Now lets dive into Apache airflow
- It is an open-source tool for programmatically authoring, scheduling and monitoring your data pipeline.
- Airflow is designed for batch processing not stream processing. However you can use kafka with airflow
- It is highly scalable provided there is enough resource and infrastructure as the complexity increases.
Keywords
- DAG: A directed acyclical graph that represents a single data pipeline
- Task: An individual unit of work in a DAG
- Operator: The specific work that a Task performs
Types of operators
-
Assume you are building a DAG and want to run a Python script - Action operator
-
Assume you are building a DAG and want to wait for a file to load before executing the next task. - Sensor operator
-
Assume you are building a DAG and want to move data from one system or data source to another - Transfer operator
Airflow architecture
- API server - FastAPI server serving UI and handling task execution requests
- Scheduler- Schedule tasks when dependencies are fulfilled
- DAG File Processor- Dedicated process of parsing DAGs.
- Metadata Database - A database where all metadata are stored
- Executor - To determine how and where tasks are executed Doesn’t execute a task but define where the task is to be executed for eg. kubernetes
- Queue - Defines the execution task order
- Worker- Process executing the tasks, defined by the executor.It is in charge of executing the logic of a DAG’s tasks
- Triggerer- Process running asyncio to support deferrable operator
How does airflow run a dag?
- The DAG File Processor constantly scans the DAGs directory for new files. The default time is every 5 minutes.

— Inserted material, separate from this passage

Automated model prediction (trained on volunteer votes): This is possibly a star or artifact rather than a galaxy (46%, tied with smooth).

- After the DAG File Processor detects a new DAG, the DAG is processed and serialized into the metadata database.
- The scheduler checks for DAGs that are ready to run in the metadata database. The default time is every 5 seconds.

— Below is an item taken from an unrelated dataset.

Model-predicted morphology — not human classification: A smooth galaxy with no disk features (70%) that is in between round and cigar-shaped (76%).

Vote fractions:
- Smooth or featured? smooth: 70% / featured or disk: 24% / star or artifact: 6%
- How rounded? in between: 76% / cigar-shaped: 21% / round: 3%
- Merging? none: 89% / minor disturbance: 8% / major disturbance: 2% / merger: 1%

- Once a DAG is ready to run, its tasks are put into the executor’s queue.
- Once a worker is available, it will retrieve a task to execute from the queue.
- The worker will then execute the task.
- UI gets updates
Core components of Airflow
- The import statements, where the specific operators or classes that are needed for the DAG are defined.

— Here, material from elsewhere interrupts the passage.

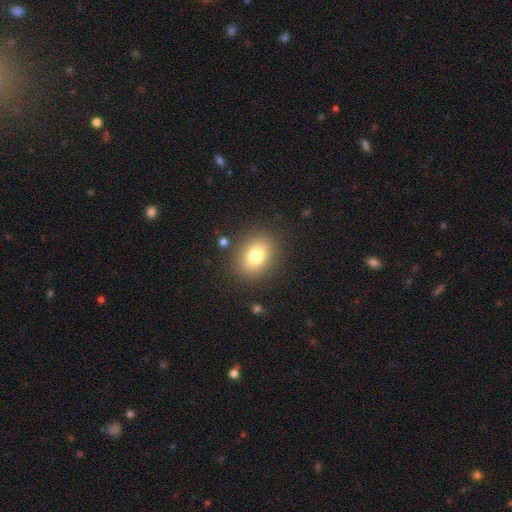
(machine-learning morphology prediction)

- The DAG definition, where the DAG object is called and where specific properties, such as its name or how often you want to run it, are defined.
- The DAG body, where tasks are defined with the specific operators they will run.
- The dependencies, where the order of execution of tasks is defined using the right bitshift operator (>>) and the left bitshift operator (<<).
A DAG’s task can be either upstream or downstream to another task.
Time to get hands dirty and install airflow through docker (my fav), with astro cli sitting on top. Assuming you have docker installed and setup
Run the following(Linux):
curl -sSL install.astronomer.io | sudo bash -s
And viola1! Airflow is installed
Verify using below command:
astro version
Make new folder in your desired location and initialize new airflow project
astro dev init
To run the airflow instance:
astro dev start
To stop the airflow instance:
astro dev stop
To start the airflow instance from scratch
astro dev kill
Astro creates the following directories upon initialization
Folder structure
- The dags directory: Contains Python files corresponding to data pipelines, including examples such as example_dag_advanced and example_dag_basic.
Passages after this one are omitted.